WHAT IS EXPECTED: The response must consist of each line in the listing that has the word "right" in it.

DATA EXCERPTS:
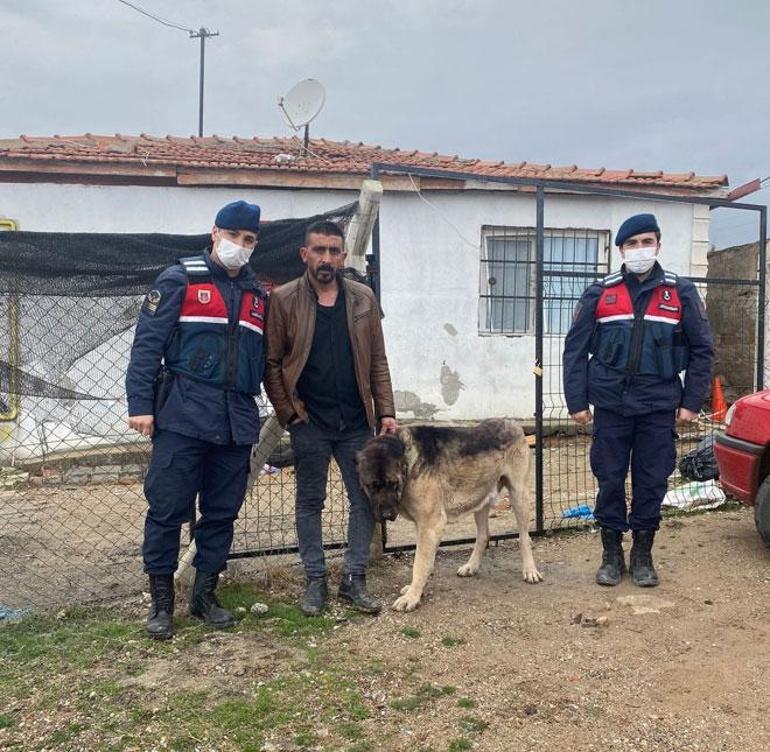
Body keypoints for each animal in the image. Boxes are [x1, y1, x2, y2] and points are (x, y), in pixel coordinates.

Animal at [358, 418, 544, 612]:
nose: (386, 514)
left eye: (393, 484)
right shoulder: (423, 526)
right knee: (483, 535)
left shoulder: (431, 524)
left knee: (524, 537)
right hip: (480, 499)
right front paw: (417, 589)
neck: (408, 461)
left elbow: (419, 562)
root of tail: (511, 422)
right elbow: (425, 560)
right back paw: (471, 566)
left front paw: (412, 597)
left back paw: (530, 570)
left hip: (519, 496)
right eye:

WRITTEN SOLUTION:
right shoulder: (423, 526)
right knee: (483, 535)
right hip: (480, 499)
right front paw: (417, 589)
right elbow: (425, 560)
right back paw: (471, 566)
right eye:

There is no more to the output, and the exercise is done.